北朝鮮の朝鮮労働党機関紙・労働新聞は3日、「帝国主義の思想的・文化的浸透」を阻止しなければならないとする署名入りの論説を掲載した。同日、朝鮮中央通信が伝えた。

北朝鮮では、韓流をはじめとする海外コンテンツが密かに流入しており、多くの一般庶民、とりわけ青少年が海外文化に触れ、影響を受けている。論説は、拡散がとまらない海外文化を統制する狙いががあると見られる。

論説は、「帝国主義の思想的・文化的浸透を許せば体制が変質するようになり、しまいには自分の存在を終えるようになる」と述べた。

また、「帝国主義者は、これらの国々に反動的な出版物と色情的で腐敗した映画、音楽を大々的に送り込む一方、資本主義に対する幻想を醸成するための放送宣伝を強化した」と指摘した。
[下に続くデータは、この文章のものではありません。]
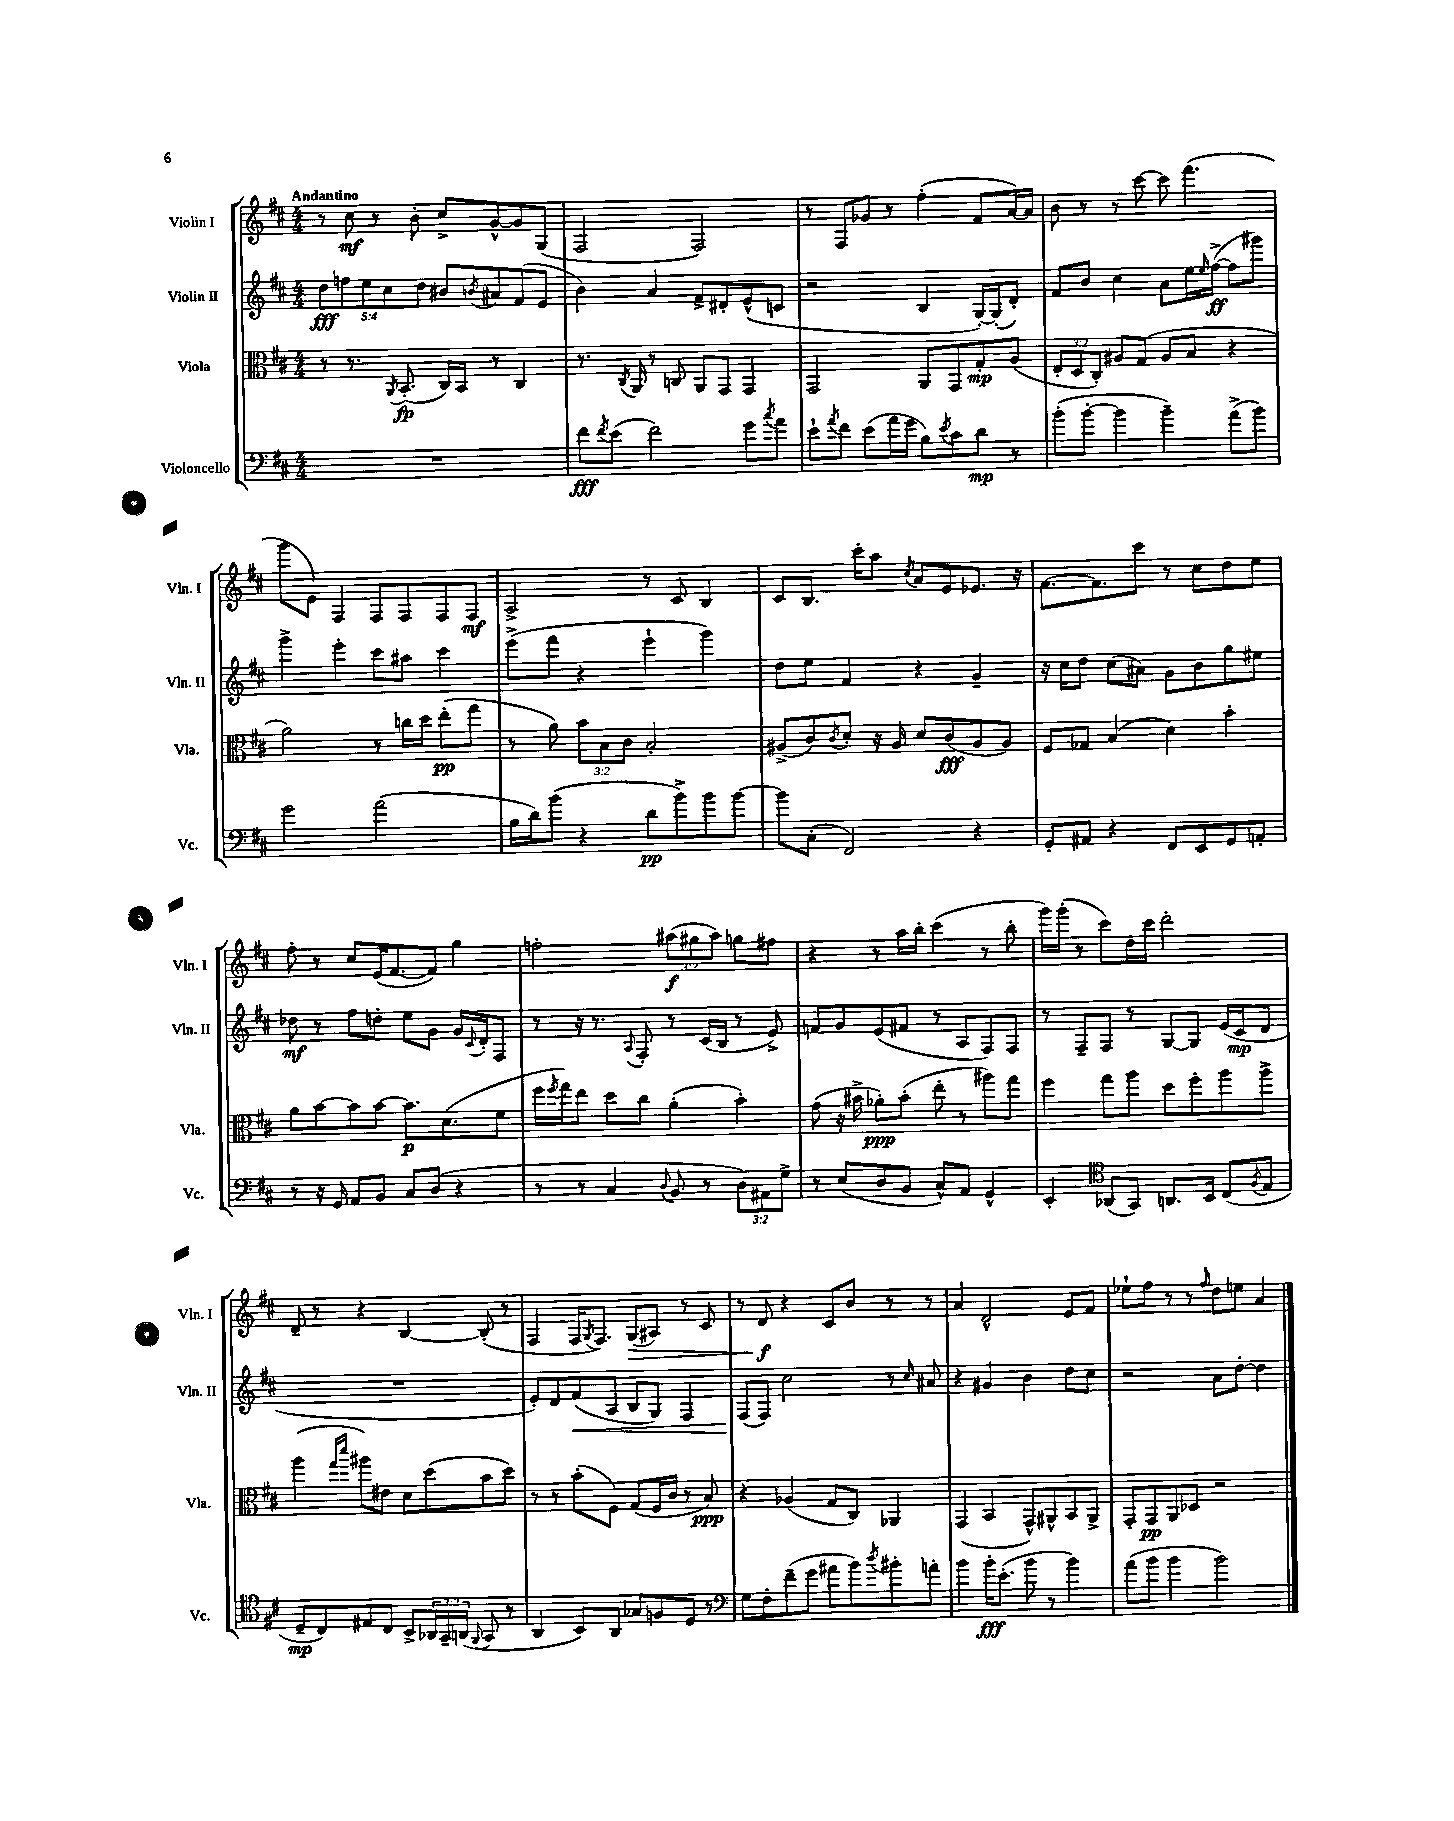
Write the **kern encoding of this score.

**kern	**kern	**kern	**kern
*staff4	*staff3	*staff2	*staff1
*clefF4	*clefC3	*clefG2	*clefG2
*k[f#c#]	*k[f#c#]	*k[f#c#]	*k[f#c#]
*M4/4	*M4/4	*M4/4	*M4/4
1r	8r	10dd\L	8r
.	.	10ff\	.
.	8.r	.	8cc#\
.	.	10ee\	.
.	.	.	8r
.	.	10cc#\	.
.	8qAA/	.	.
.	(8.BB'/	.	.
.	.	.	8b'\
.	.	10dd\J	.
.	16C#/LL)	8b#/L	8cc#^/L
.	16BB/JJ	.	.
.	.	8qb/	.
.	8r	8a#/	[8g^^/
.	4C#/	(8f#/	8g/]
.	.	8e/J	(8G/J
=	=	=	=
8f#\L	8.r	4b\)	2F#/
8qf#/	.	.	.
(8e\J	.	.	.
.	8qC#/	.	.
.	16AA/	.	.
2f#\)	8r	4a/	.
.	8C/	.	.
.	8AA/L	8f#^/L	2F#/)
.	8GG/J	8d#'/	.
8g\L	4GG/	(8e^^/	.
8qcc#/	.	.	.
8a\J	.	8c/J	.
=	=	=	=
8e`\L	2GG/	2r	8r
8qa/	.	.	.
8f#\J	.	.	8F#/L
(8e\L	.	.	8g-/J
16a\L	.	.	8r
16g\JJ	.	.	.
8B\L)	8AA/L	4B/	(4ff#'\
8qe/	.	.	.
8c#\	8GG/	.	.
8d\J	8G'/	[16G'/LL)	8f#/L
.	.	(16G'/]J	.
8r	(8A/J	8d'/J)	[16a/L)
.	.	.	16a/]JJ
=	=	=	=
(8b'\L	12E'/L	8f#/L	8b\
.	12D/	.	.
[8b'\J	.	8b/J	8r
.	12C#'/J)	.	.
4b\]	8A#/L	4cc#\	8r
.	(8G/J	.	[8ccc#\
4b~\)	8A#/L	8a\L	8ccc#\]
.	8B/J	16ee\L	(4.fff#\
.	.	16qqee/	.
.	.	([16ff#^\JJ	.
(8a^\L	4r	8ff#\]L	.
8b\J)	.	8ggg#\J)	.
=	=	=	=
2g\	2a\)	4ggg^\	8ggg\L
.	.	.	8e\J)
.	.	4eee'\	4F#/
(2a\	8r	8ccc#\L	8F#/L
.	16cc\LL	8aa#\J	8F#/
.	16dd\JJ	.	.
.	(8ee'\L	4ccc#\	8F#/
.	8gg\J	.	8F#/J
=	=	=	=
16B\LL	8r	(8eee^\L	2A^/
16d\J)	.	.	.
(8b\J	8a\)	8fff#\J	.
4r	12b\L	4r	.
.	12B\	.	.
.	12c#\J	.	.
8d\L	2B'/	4eee`\	8r
8b^\)	.	.	8c#/
8b\	.	4ggg\)	4B/
[8b\J	.	.	.
=	=	=	=
8b\]L	(8A#^/L	8dd\L	8c#/L
(8C#'\J	8c#/)	8ee\J	8.B/J
.	8qc#/	.	.
2FF#/)	8d'/J	4f#/	.
.	.	.	16ccc#'\LK
.	16r	.	8aa\J
.	16A#/	.	.
.	.	.	8qcc#/
.	8d/L	4r	8a/L
.	(8c#/	.	8e/
4r	8A#/	4g~/	8.e-/J
.	8A#/J)	.	.
.	.	.	16r
=	=	=	=
8GG'/L	8F#/L	16r	[8.f#\L
.	.	16cc#\LK	.
8AA#/J	8G-/J	8dd\J	.
.	.	.	8.f#\]
4r	(4B/	(8cc#\L	.
.	.	8a#\J)	8ccc#\J
8FF#/L	4d\)	8g\L	8r
8EE/	.	8b\	8cc#\L
8GG/	4b'\	8gg\	8dd\
8AA'/J	.	8ee#\J	8ee\J
=	=	=	=
8r	8a\L	8dd-\	8ff#'\
16r	[8b\	8r	8r
16GG/	.	.	.
8AA/L	8b\]	8ff#\L	8cc#/L
8BB/J	[8b\J	8dd'\J	(16e/K
.	.	.	[8.f#/
8C#/L	8.b\]L	8ee\L	.
(8D/J	.	8g\J	8f#/]J)
.	(8.d\	.	.
4r	.	16g/LL	4gg\
.	.	8qqc#/	.
.	.	16d'/J	.
.	8f#\J	8F#/J	.
=	=	=	=
8r	16ff#\LL	8r	2ff'\
.	8qff#/	.	.
.	16gg\J)	.	.
8r	8ee\J	16r	.
.	.	8.r	.
4C#/	8dd\L	.	.
.	.	8qqA/	.
.	8cc#\J	8F#'/	.
8qqD/	.	.	.
8BB/	(4a'\	8r	(12aa#\L
.	.	.	12gg#\
8r	.	(16c#/LL	.
.	.	.	12aa#\J)
.	.	16B/JJ	.
12D\L)	4b'\)	8r	8gg\L
12AA#\	.	.	.
.	.	8e^/)	8ff#\J
12G^\J	.	.	.
=	=	=	=
8r	(8g\	8f/L	4r
(8E/L	16r	8g/	.
.	16b#^\	.	.
8D/	8a-'\L)	(8e/	8r
8BB/J	(8b#'\J	8f#/J	16aa\LL
.	.	.	16bb'\JJ
8C#^^/L)	8ee'\	8r	(4ccc#\
8AA/J	8r	8A/L	.
4GG^^/	8aa#\L)	8F#/)	8r
.	8gg\J	8F#/J	8bb'\
=	=	=	=
4EE'/	4ff#\	8r	16ggg\LL)
.	.	.	(16ggg'\JJ
.	.	8F#~/L	8r
*clefC4	*	*	*
(8AA-/L	8gg\L	8F#/J	8ccc#\L)
8GG/J)	8aa\J	8r	16dd\L
.	.	.	16ccc#\JJ
8.AA/L	8dd\L	[8G/L	2ddd'\
.	8ff#'\	8G/]J	.
16BB/Jk	.	.	.
(8C#/L	8aa\	(16e/LL	.
.	.	16c#/J	.
8qF#/	.	.	.
8E/J	8aa^\J	8d/J	.
=	=	=	=
8D~/L	(4aa\	1r	8d~/
8C#/)	.	.	8r
.	16qqgg/LL	.	.
.	16qqddd/JJ	.	.
8E#/	8aa#\L)	.	4r
8C#/J	8e#\J	.	.
8BB^/L	8d\L	.	[4B/
24AA-/L	(8dd\	.	.
24GG~/	.	.	.
(24AA/JJ	.	.	.
8qqFF#/	.	.	.
8GG/	8b\	.	(8B'/]
8r	8dd\J)	.	8r
=	=	=	=
4AA/	8r	8e'/L)	4F#/
.	8r	8d/	.
8BB/L)	(8b'\L	(8f#/	16F#/LK
.	.	.	8qG/
.	.	.	8.F#/J)
8AA/J	8F#\J)	8A/J	.
8G-/L	(8G/L	8B/L	(8G/L
8F/	16F#/L	8G/J)	8A#/J)
.	16c#/JJ	.	.
8D/J	8r	4F#/	8r
8r	8B/)	.	8c#/
=	=	=	=
*clefF4	*	*	*
8G\L	4r	(8F#/L	8r
8F#'\	.	8F#/J)	8d/
(8f#~\	(4A-/	2cc#\	4r
8g\J	.	.	.
8a#\L	8G/L	.	8c#/L
8b\)	8C#/J)	.	8b/J
8qdd/	.	.	.
8b#'\	4AA-/	8r	8r
.	.	16qqcc#/	.
8a'\J	.	8a#/	8r
=	=	=	=
4b\	(4GG/	4r	4a/
16b'\LK	4BB/	4g#/	2d^^/
(8.e'\J	.	.	.
8b\	8GG^^/L)	4b\	.
8r	8AA#^^/	.	.
4b\)	8BB/	8dd\L	8e/L
.	8AA#^/J	8cc#\J	8f#/J
=	=	=	=
(8a\L	8GG'/L	2r	8ee-`\L
8b\J	8GG/	.	8ff#\J
4b\	8AA/	.	8r
.	8D-/J	.	8r
.	.	.	16qqff#/
2b\)	2r	8a\L	8dd\L
.	.	[8dd'\J	8ee\J
.	.	4dd\]	4a/
==	==	==	==
*-	*-	*-	*-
さらに、「現世紀に入って諸国で不正常な政権交替現象が起こった。それは、米帝をはじめとする帝国主義勢力が働いた思想的・文化的浸透策動と心理・謀略戦による結果である」と強調した。

その上で、「帝国主義者の思想的・文化的浸透策動において第一の対象は青年である」とし、「青年が政治的・思想的にしっかりし、道徳的に堅実な国は何によっても屈服させることはできない」と主張した。